GIVEN EXERCISE:
Report how many lines in the data below contain the string "instances". Case counts. Give only the number.
___ EXTRACTED RECORDS ___
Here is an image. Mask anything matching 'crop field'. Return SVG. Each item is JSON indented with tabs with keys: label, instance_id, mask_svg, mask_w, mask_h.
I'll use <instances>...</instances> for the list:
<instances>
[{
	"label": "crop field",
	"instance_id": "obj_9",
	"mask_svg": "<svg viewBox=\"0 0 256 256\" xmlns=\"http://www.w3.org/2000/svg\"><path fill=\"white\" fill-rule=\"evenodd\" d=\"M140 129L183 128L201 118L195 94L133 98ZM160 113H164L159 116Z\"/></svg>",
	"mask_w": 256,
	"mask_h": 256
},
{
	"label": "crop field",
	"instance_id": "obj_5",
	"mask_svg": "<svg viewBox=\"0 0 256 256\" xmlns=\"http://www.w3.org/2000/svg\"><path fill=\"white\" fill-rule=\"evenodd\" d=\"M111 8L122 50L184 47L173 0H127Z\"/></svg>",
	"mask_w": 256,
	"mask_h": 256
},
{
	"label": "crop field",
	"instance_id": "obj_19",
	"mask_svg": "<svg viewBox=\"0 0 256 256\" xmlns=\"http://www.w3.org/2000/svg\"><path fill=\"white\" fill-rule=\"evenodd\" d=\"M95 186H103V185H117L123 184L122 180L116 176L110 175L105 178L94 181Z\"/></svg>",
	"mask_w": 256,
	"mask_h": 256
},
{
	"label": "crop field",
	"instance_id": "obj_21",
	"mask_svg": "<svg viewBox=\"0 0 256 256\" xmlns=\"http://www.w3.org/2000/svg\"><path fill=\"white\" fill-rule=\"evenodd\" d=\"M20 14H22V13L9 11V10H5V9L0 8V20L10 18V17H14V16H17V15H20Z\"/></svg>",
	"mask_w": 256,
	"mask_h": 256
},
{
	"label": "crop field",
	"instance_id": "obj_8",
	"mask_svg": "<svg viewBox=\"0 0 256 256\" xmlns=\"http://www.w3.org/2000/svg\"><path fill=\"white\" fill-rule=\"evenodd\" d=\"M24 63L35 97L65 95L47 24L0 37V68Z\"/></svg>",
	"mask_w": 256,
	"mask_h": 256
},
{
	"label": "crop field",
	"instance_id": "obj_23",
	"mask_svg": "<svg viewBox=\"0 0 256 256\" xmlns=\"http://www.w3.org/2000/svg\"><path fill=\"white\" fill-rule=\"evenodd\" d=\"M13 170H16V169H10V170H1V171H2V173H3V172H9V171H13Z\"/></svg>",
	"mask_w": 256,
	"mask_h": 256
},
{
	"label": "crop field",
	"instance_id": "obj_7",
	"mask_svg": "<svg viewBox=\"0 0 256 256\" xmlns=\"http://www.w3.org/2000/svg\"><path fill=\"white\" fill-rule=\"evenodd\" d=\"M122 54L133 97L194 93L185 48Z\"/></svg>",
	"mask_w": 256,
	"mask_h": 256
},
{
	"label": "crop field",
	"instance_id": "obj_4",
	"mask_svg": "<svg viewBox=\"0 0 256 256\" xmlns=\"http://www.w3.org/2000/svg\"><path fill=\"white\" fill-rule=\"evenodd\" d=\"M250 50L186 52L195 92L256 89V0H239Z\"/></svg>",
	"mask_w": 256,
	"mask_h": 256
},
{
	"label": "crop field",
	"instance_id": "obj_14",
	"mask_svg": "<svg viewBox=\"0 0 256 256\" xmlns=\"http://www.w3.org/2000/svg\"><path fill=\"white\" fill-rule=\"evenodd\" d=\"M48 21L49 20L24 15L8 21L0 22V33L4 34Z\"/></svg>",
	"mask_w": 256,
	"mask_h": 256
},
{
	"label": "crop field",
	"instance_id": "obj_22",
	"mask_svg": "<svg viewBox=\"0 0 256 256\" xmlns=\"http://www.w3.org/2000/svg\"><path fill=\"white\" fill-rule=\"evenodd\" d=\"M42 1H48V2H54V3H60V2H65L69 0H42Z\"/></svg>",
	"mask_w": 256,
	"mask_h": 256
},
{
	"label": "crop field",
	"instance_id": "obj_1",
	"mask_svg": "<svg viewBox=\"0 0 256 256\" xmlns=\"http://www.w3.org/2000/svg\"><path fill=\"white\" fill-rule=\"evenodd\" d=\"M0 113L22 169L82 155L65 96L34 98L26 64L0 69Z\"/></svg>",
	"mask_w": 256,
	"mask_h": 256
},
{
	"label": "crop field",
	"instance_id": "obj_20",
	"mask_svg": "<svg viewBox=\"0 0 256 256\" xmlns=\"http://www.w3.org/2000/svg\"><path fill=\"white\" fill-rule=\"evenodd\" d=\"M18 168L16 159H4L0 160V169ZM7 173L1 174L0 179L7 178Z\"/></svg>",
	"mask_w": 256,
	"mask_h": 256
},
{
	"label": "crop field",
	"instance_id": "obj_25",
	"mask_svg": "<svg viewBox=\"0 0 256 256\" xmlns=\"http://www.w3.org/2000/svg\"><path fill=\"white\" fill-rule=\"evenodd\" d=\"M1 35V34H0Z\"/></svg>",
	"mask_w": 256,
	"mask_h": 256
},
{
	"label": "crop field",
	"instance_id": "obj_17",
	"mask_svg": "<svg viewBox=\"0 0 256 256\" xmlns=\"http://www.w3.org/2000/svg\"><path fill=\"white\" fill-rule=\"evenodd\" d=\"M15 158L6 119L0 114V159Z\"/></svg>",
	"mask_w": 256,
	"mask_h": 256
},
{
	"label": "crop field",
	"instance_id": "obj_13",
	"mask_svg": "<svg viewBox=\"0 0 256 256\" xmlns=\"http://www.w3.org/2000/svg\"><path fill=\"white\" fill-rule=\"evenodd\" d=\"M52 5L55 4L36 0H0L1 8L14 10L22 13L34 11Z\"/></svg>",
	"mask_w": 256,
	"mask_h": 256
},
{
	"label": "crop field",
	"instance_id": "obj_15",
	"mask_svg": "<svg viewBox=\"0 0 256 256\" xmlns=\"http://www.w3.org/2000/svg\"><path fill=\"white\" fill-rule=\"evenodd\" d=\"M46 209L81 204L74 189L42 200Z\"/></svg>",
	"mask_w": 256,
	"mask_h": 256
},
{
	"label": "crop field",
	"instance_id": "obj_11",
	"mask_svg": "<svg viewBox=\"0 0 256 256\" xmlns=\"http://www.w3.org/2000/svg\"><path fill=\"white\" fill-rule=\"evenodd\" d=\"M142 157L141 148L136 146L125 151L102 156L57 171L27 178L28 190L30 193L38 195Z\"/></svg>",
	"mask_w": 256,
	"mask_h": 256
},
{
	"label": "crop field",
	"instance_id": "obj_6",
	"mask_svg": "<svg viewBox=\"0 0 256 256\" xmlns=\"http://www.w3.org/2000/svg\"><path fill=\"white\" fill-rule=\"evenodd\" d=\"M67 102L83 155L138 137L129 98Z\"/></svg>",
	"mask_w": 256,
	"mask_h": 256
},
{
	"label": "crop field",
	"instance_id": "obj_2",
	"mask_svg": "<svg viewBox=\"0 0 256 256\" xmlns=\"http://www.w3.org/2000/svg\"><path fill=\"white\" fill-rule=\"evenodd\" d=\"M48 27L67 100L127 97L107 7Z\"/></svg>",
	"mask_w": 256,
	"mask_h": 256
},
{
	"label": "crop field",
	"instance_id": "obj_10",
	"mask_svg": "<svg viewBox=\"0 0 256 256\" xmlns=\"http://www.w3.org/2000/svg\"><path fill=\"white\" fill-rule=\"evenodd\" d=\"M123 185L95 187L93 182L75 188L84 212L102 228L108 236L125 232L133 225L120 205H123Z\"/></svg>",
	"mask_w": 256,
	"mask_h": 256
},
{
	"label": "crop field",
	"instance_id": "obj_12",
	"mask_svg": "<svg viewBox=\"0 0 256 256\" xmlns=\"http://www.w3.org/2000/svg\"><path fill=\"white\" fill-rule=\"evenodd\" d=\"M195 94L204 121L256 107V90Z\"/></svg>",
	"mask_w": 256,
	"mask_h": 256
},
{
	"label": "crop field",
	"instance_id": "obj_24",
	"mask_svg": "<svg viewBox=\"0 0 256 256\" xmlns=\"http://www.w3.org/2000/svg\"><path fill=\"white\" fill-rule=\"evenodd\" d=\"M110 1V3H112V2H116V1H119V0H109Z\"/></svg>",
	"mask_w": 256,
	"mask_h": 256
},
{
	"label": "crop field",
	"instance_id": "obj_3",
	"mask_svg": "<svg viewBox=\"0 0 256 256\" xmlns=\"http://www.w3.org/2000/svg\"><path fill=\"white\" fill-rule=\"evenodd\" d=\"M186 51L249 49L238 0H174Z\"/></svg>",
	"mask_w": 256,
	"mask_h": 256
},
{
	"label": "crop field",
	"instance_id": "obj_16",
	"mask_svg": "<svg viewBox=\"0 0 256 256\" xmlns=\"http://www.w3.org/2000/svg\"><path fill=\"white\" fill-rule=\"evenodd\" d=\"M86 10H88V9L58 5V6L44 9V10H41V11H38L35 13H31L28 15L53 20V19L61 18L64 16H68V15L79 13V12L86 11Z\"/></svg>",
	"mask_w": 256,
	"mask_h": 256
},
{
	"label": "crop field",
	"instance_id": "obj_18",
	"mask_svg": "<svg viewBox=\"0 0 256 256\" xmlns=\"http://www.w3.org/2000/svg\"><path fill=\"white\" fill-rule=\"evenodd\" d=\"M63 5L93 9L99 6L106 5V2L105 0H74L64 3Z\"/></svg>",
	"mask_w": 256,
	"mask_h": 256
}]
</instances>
___
THE RESULT:
3